Parks and Recreation manages to give cockeyed optimism a good name—small govern ment, not so much.
Well, at the end of the day, the show is just a workplace character comedy. You hopefully kind of like these characters. But the setting is a small fictional Indiana town, and creators Mike [Schur] and Greg [Daniels] and myself were interested in following characters who have a small amount of power. I started the show right after Obama was elected, when it was all “Yes we can!” and “Let’s do this!” And there’s certainly a lot of comedy to be had in the reality of how slow things move [in government], how little changes, how hard it is to change things. Like, even to get a park built in your town becomes your life’s work.
For your ever earnest Leslie Knope, it’s getting a massive hole filled in.
Yeah. And so the comedy is the minutia and politics that go along with city hall. Leslie is the woman who still believes one person can make a difference.
And she does!
Yes, she does. It’s one woman’s struggle. She believes!
Tell us about the photos of the women in Leslie’s Parks and Recreation office.
Yeah, the women who have come before her.
Whose idea was it to decorate with photos of women in government?
That was Mike Schur’s idea, although I think set dressing started to put them there. It was really fun, because the show is shot in a mockumentary style, so we spend a lot of time in the space in rehearsal, and every day there would be a new person in there. “Oh, there’s Sandra Day O’Connor; there’s Madeleine Albright; there’s an unidentifiable suffragette; there’s Condoleezza Rice; there’s Nancy Pelosi; there’s Janet Reno; there’s Sarah Palin. Hillary has a very prominent place…in Leslie’s office and in my heart. If you notice, Leslie’s picture is right up there among them—she wants to be one of them. And on the wall is a picture of a young girl of seven or eight, which is actually me in front of an American flag next to the Liberty Bell during the Bicentennial.
How much does Parks and Recreation hate the library?

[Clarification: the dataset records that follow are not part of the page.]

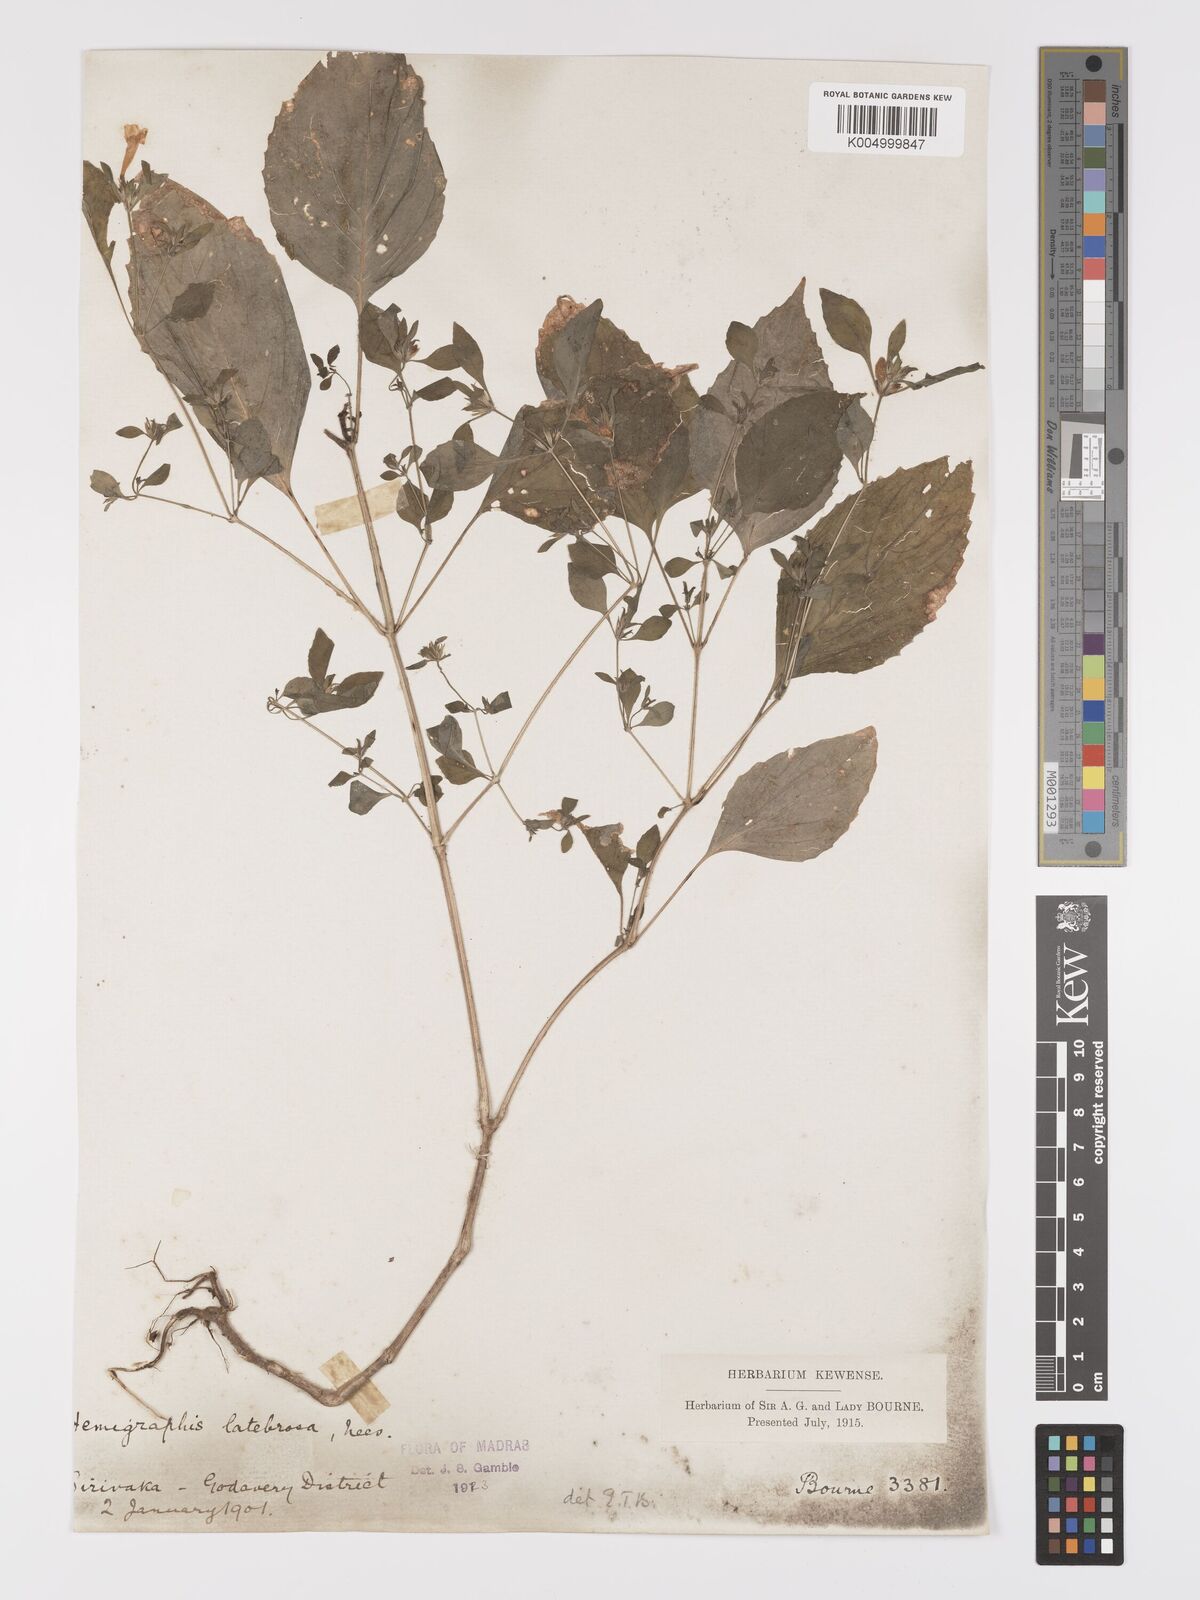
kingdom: Plantae
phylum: Tracheophyta
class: Magnoliopsida
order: Lamiales
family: Acanthaceae
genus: Strobilanthes
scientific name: Strobilanthes pavala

The library represents that branch of government that’s like the smart kid—the teacher’s favorite. And the library always wins. They get whatever they want. Everybody loves them—nobody can say anything. People who work in the library think they are so much better than everyone else. And what’s really funny is we’ve been doing Q&A’s about our show, and people from local governments have said, “You guys nailed it about the library.” We were just making it up as a joke on the show, but I guess everyone hates the library.